From the entries below, return only the lines starting at the one that contains "Clinical Detective Work" and ending at the one that contains "Pre-analytical variables: specimen", exactly as they stand.

◆ DATA PROVIDED ◆

▬▬▬

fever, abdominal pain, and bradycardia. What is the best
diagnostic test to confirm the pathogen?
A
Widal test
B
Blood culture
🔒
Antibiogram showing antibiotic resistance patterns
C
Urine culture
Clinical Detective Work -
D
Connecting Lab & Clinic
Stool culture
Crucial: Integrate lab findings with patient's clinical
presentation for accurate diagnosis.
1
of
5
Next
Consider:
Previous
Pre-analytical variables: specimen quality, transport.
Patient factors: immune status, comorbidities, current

▬▬▬

◆ WRITTEN SOLUTION ◆
Clinical Detective Work -
D
Connecting Lab & Clinic
Stool culture
Crucial: Integrate lab findings with patient's clinical
presentation for accurate diagnosis.
1
of
5
Next
Consider:
Previous
Pre-analytical variables: specimen quality, transport.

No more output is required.